In the pooled population (N=314), all AEs of potential clinical interest occurred in <10% of participants, with somnolence (9.6%), suicidal behavior/ideation (6.4%), and dizziness (5.7%) being the most common AEs. Mean time to first occurrence ranged from 36 days (akathisia [n=9]) to 224 days (parkinsonism [n=2]). By end of study (or last study visit), resolution of AEs was as follows 100% (suicidal ideation/behavior, parkinsonism); >85% (somnolence/sedation, dizziness); >70% (akathisia, balance disorder, tremor).

In long-term clinical trials, the incidence of AEs of potential clinical interest was low (<10%) and most were resolved by end of treatment (>70-100%).
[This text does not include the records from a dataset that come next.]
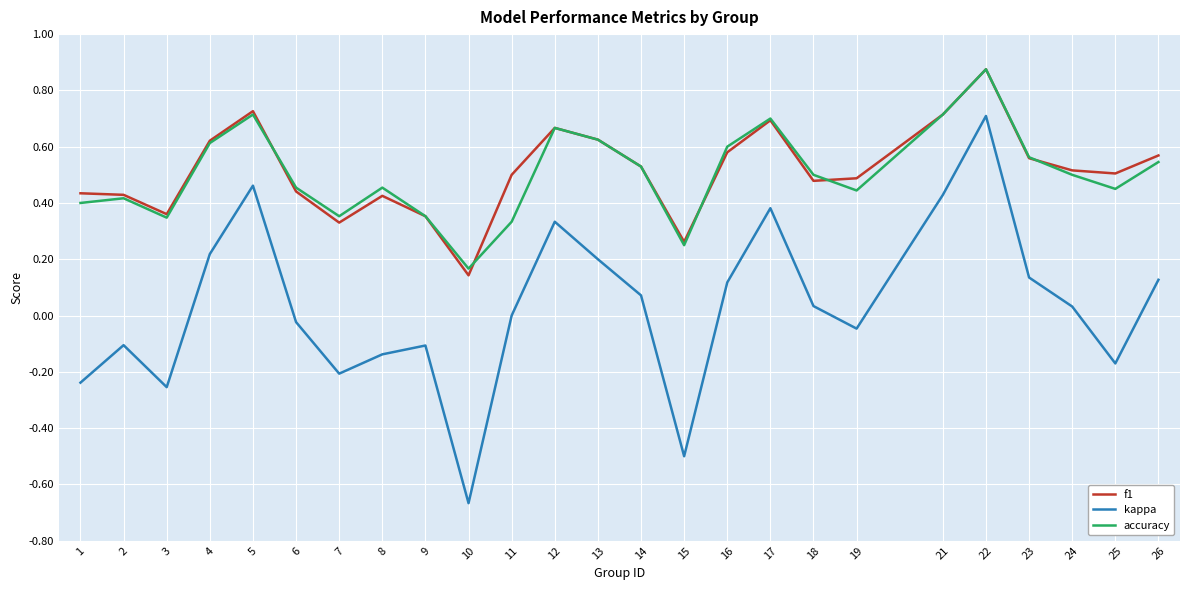

The value of kappa at 4 is 0.2. True or false?

True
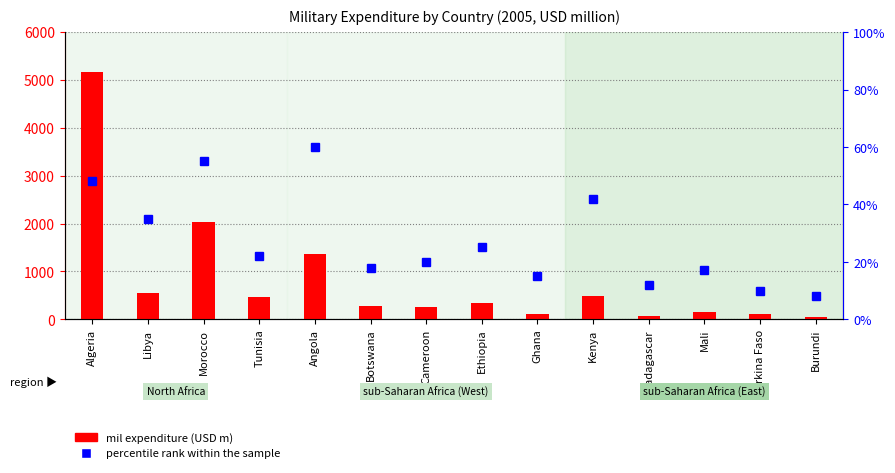

Reading left to right, list all the values displayed in this chart.

mil expenditure (USD m): Algeria=5172.3	Libya=541.4	Morocco=2031.1	Tunisia=468.5	Angola=1365.1	Botswana=283.8	Cameroon=256.9	Ethiopia=345.7	Ghana=118.3	Kenya=494.7	Madagascar=71.0	Mali=144.4	Burkina Faso=107.8	Burundi=46.3
percentile rank within the sample: Algeria=48.0	Libya=35.0	Morocco=55.0	Tunisia=22.0	Angola=60.0	Botswana=18.0	Cameroon=20.0	Ethiopia=25.0	Ghana=15.0	Kenya=42.0	Madagascar=12.0	Mali=17.0	Burkina Faso=10.0	Burundi=8.0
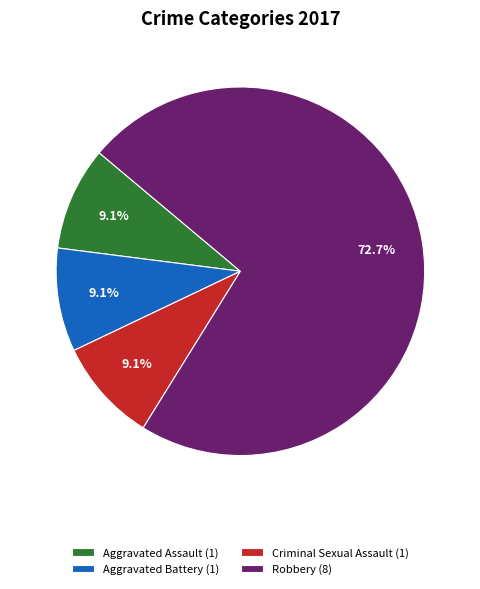

To the nearest percent, what percentage of the pie is Robbery?

73%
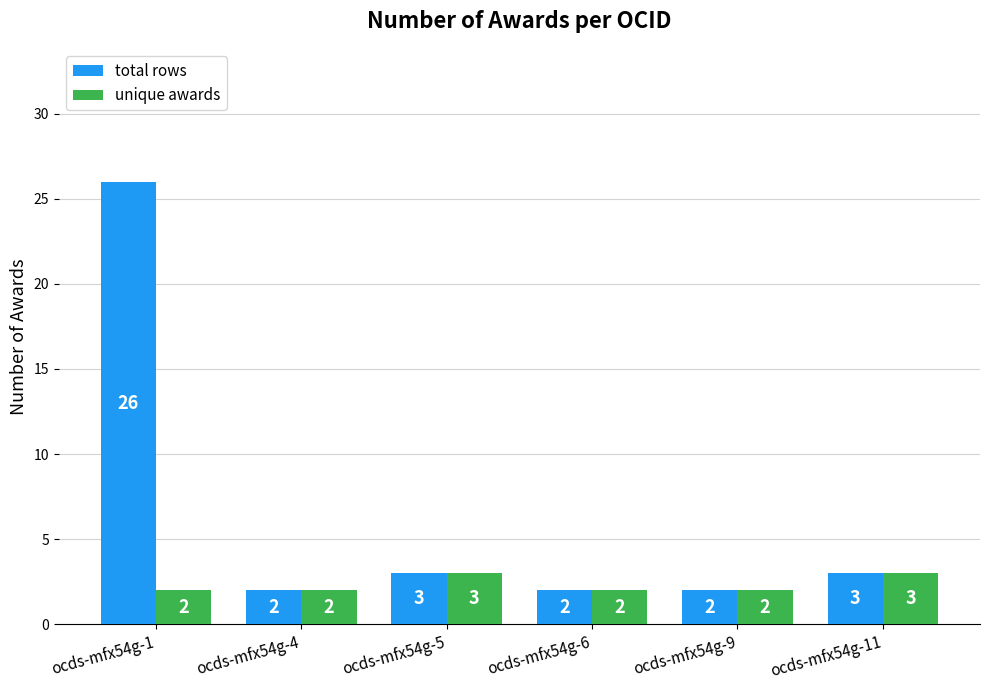

Reading left to right, list all the values displayed in this chart.

total rows: 26	2	3	2	2	3
unique awards: 2	2	3	2	2	3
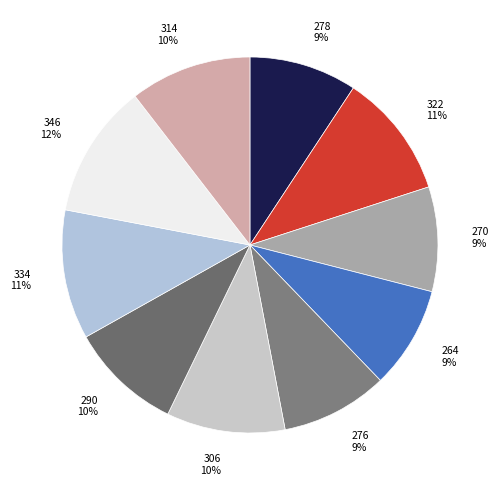

To the nearest percent, what portion does 334 represent?

11%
All patients taking valbenazine should be routinely monitored for AEs, particularly those that may exacerbate the motor symptoms associated with TD.

Neurocrine Biosciences, Inc.

Neurocrine Biosciences, Inc.

Depression is an important cause of disability in the United States (US). The care experience of major depressive disorder (MDD) is highly variable and has only been documented to a limited degree. LDC195943 RNA Synthesis inhibitor This study examines the prevalence incidence and treatment patterns for MDD in the US general population.

In this longitudinal study 2 interview waves were conducted between 2002 and 2015. The initial wave (W1) was carried out with 12,218 individuals from the general population in 8 US states with participants aged 18 years or older. In the second wave (W2) 10,931 of the initial participants agreed to be interviewed again 3 years later; the analyses were carried out for individuals who participated in both interviews (N=10,931). Diagnosis of MDD was confirmed according to Diagnostic and Statistical Manual of Mental Disorders Fifth Edition (DSM-5) criteria.

The 3-year incidence of MDD was 3.4% (95% CI 3.1%-3.7%). The prevalence of MDD was 5.1% (95% CI 4.7%-5.5%) and 4.2% (95% CI 3.8%-4.6%) in W1 and W2, respectively.